Segment Start: Exercise data

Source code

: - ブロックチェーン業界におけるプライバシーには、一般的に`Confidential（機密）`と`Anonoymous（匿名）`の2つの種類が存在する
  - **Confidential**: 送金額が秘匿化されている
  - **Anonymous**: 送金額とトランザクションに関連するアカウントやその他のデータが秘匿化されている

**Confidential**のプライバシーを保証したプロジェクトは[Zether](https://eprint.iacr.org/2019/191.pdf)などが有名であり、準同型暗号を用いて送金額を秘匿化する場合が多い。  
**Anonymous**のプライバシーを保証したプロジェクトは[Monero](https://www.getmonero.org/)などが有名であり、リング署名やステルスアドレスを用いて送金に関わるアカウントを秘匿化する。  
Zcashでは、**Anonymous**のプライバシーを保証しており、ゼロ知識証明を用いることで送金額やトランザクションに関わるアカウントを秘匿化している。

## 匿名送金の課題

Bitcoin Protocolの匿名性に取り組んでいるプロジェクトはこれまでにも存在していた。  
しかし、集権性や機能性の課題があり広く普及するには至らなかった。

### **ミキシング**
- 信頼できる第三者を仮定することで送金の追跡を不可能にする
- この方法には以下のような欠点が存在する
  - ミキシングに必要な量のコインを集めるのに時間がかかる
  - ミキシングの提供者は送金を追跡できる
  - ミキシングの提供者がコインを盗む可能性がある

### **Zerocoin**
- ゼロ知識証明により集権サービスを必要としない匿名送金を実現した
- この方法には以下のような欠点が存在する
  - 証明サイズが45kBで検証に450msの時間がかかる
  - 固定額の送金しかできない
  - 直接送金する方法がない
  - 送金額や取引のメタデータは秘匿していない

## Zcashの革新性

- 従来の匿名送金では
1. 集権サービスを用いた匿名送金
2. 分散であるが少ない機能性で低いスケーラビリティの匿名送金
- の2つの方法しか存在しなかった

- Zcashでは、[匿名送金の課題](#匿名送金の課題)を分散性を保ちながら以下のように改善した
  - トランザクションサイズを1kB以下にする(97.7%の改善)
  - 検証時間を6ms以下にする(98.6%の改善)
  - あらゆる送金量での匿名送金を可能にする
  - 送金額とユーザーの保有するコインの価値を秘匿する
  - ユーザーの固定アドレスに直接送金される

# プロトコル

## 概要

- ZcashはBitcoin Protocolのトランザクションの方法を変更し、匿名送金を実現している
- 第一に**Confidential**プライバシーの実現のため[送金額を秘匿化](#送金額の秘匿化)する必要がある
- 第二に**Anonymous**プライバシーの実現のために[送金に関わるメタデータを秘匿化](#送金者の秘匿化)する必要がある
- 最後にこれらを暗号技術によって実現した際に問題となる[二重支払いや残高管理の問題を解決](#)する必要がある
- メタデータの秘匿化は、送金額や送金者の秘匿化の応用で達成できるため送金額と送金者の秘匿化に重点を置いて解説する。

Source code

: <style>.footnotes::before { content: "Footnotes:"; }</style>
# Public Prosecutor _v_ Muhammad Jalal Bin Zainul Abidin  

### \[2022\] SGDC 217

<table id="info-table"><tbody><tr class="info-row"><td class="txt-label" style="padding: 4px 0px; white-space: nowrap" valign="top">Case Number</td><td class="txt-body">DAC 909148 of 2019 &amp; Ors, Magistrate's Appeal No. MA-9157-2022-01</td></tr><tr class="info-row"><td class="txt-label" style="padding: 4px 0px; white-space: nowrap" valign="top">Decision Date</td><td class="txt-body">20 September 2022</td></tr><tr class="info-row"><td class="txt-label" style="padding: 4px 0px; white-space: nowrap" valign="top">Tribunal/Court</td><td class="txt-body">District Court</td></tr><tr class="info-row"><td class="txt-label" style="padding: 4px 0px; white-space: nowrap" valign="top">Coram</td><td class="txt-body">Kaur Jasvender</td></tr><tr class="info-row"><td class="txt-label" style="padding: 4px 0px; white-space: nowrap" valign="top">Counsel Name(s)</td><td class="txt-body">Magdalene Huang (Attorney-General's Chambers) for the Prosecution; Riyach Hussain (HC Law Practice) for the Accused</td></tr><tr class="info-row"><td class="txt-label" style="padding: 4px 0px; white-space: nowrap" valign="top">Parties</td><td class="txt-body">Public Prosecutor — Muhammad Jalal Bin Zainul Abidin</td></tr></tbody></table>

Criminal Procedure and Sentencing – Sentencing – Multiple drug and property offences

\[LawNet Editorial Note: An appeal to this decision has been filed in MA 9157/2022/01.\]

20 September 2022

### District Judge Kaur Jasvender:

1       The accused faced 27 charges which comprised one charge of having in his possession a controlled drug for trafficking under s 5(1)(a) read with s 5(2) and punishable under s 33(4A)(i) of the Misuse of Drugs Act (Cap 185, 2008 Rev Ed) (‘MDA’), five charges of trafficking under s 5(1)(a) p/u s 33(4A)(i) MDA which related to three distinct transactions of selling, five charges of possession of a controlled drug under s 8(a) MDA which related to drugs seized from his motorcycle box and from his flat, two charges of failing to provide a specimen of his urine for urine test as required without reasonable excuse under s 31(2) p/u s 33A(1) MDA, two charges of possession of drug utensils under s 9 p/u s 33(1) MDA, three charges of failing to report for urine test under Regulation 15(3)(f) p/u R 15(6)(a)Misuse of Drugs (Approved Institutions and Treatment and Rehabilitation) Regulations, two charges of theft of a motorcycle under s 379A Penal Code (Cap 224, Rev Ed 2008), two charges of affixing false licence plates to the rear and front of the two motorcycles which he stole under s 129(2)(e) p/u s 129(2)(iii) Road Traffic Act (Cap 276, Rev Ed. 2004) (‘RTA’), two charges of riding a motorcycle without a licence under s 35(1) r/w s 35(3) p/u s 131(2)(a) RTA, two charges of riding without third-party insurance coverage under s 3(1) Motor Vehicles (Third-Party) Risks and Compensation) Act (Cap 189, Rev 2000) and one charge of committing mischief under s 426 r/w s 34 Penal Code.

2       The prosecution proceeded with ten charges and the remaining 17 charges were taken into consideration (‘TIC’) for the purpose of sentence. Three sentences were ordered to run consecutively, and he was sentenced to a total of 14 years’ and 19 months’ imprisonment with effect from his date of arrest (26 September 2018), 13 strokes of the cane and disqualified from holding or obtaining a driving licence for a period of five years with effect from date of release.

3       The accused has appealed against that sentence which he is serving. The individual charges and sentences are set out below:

Segment End: Exercise data

What to produce: The records above must be printed again in full, exactly as written.

Output below:
Source code

: - ブロックチェーン業界におけるプライバシーには、一般的に`Confidential（機密）`と`Anonoymous（匿名）`の2つの種類が存在する
  - **Confidential**: 送金額が秘匿化されている
  - **Anonymous**: 送金額とトランザクションに関連するアカウントやその他のデータが秘匿化されている

**Confidential**のプライバシーを保証したプロジェクトは[Zether](https://eprint.iacr.org/2019/191.pdf)などが有名であり、準同型暗号を用いて送金額を秘匿化する場合が多い。  
**Anonymous**のプライバシーを保証したプロジェクトは[Monero](https://www.getmonero.org/)などが有名であり、リング署名やステルスアドレスを用いて送金に関わるアカウントを秘匿化する。  
Zcashでは、**Anonymous**のプライバシーを保証しており、ゼロ知識証明を用いることで送金額やトランザクションに関わるアカウントを秘匿化している。

## 匿名送金の課題

Bitcoin Protocolの匿名性に取り組んでいるプロジェクトはこれまでにも存在していた。  
しかし、集権性や機能性の課題があり広く普及するには至らなかった。

### **ミキシング**
- 信頼できる第三者を仮定することで送金の追跡を不可能にする
- この方法には以下のような欠点が存在する
  - ミキシングに必要な量のコインを集めるのに時間がかかる
  - ミキシングの提供者は送金を追跡できる
  - ミキシングの提供者がコインを盗む可能性がある

### **Zerocoin**
- ゼロ知識証明により集権サービスを必要としない匿名送金を実現した
- この方法には以下のような欠点が存在する
  - 証明サイズが45kBで検証に450msの時間がかかる
  - 固定額の送金しかできない
  - 直接送金する方法がない
  - 送金額や取引のメタデータは秘匿していない

## Zcashの革新性

- 従来の匿名送金では
1. 集権サービスを用いた匿名送金
2. 分散であるが少ない機能性で低いスケーラビリティの匿名送金
- の2つの方法しか存在しなかった

- Zcashでは、[匿名送金の課題](#匿名送金の課題)を分散性を保ちながら以下のように改善した
  - トランザクションサイズを1kB以下にする(97.7%の改善)
  - 検証時間を6ms以下にする(98.6%の改善)
  - あらゆる送金量での匿名送金を可能にする
  - 送金額とユーザーの保有するコインの価値を秘匿する
  - ユーザーの固定アドレスに直接送金される

# プロトコル

## 概要

- ZcashはBitcoin Protocolのトランザクションの方法を変更し、匿名送金を実現している
- 第一に**Confidential**プライバシーの実現のため[送金額を秘匿化](#送金額の秘匿化)する必要がある
- 第二に**Anonymous**プライバシーの実現のために[送金に関わるメタデータを秘匿化](#送金者の秘匿化)する必要がある
- 最後にこれらを暗号技術によって実現した際に問題となる[二重支払いや残高管理の問題を解決](#)する必要がある
- メタデータの秘匿化は、送金額や送金者の秘匿化の応用で達成できるため送金額と送金者の秘匿化に重点を置いて解説する。

Source code

: <style>.footnotes::before { content: "Footnotes:"; }</style>
# Public Prosecutor _v_ Muhammad Jalal Bin Zainul Abidin  

### \[2022\] SGDC 217

<table id="info-table"><tbody><tr class="info-row"><td class="txt-label" style="padding: 4px 0px; white-space: nowrap" valign="top">Case Number</td><td class="txt-body">DAC 909148 of 2019 &amp; Ors, Magistrate's Appeal No. MA-9157-2022-01</td></tr><tr class="info-row"><td class="txt-label" style="padding: 4px 0px; white-space: nowrap" valign="top">Decision Date</td><td class="txt-body">20 September 2022</td></tr><tr class="info-row"><td class="txt-label" style="padding: 4px 0px; white-space: nowrap" valign="top">Tribunal/Court</td><td class="txt-body">District Court</td></tr><tr class="info-row"><td class="txt-label" style="padding: 4px 0px; white-space: nowrap" valign="top">Coram</td><td class="txt-body">Kaur Jasvender</td></tr><tr class="info-row"><td class="txt-label" style="padding: 4px 0px; white-space: nowrap" valign="top">Counsel Name(s)</td><td class="txt-body">Magdalene Huang (Attorney-General's Chambers) for the Prosecution; Riyach Hussain (HC Law Practice) for the Accused</td></tr><tr class="info-row"><td class="txt-label" style="padding: 4px 0px; white-space: nowrap" valign="top">Parties</td><td class="txt-body">Public Prosecutor — Muhammad Jalal Bin Zainul Abidin</td></tr></tbody></table>

Criminal Procedure and Sentencing – Sentencing – Multiple drug and property offences

\[LawNet Editorial Note: An appeal to this decision has been filed in MA 9157/2022/01.\]

20 September 2022

### District Judge Kaur Jasvender:

1       The accused faced 27 charges which comprised one charge of having in his possession a controlled drug for trafficking under s 5(1)(a) read with s 5(2) and punishable under s 33(4A)(i) of the Misuse of Drugs Act (Cap 185, 2008 Rev Ed) (‘MDA’), five charges of trafficking under s 5(1)(a) p/u s 33(4A)(i) MDA which related to three distinct transactions of selling, five charges of possession of a controlled drug under s 8(a) MDA which related to drugs seized from his motorcycle box and from his flat, two charges of failing to provide a specimen of his urine for urine test as required without reasonable excuse under s 31(2) p/u s 33A(1) MDA, two charges of possession of drug utensils under s 9 p/u s 33(1) MDA, three charges of failing to report for urine test under Regulation 15(3)(f) p/u R 15(6)(a)Misuse of Drugs (Approved Institutions and Treatment and Rehabilitation) Regulations, two charges of theft of a motorcycle under s 379A Penal Code (Cap 224, Rev Ed 2008), two charges of affixing false licence plates to the rear and front of the two motorcycles which he stole under s 129(2)(e) p/u s 129(2)(iii) Road Traffic Act (Cap 276, Rev Ed. 2004) (‘RTA’), two charges of riding a motorcycle without a licence under s 35(1) r/w s 35(3) p/u s 131(2)(a) RTA, two charges of riding without third-party insurance coverage under s 3(1) Motor Vehicles (Third-Party) Risks and Compensation) Act (Cap 189, Rev 2000) and one charge of committing mischief under s 426 r/w s 34 Penal Code.

2       The prosecution proceeded with ten charges and the remaining 17 charges were taken into consideration (‘TIC’) for the purpose of sentence. Three sentences were ordered to run consecutively, and he was sentenced to a total of 14 years’ and 19 months’ imprisonment with effect from his date of arrest (26 September 2018), 13 strokes of the cane and disqualified from holding or obtaining a driving licence for a period of five years with effect from date of release.

3       The accused has appealed against that sentence which he is serving. The individual charges and sentences are set out below:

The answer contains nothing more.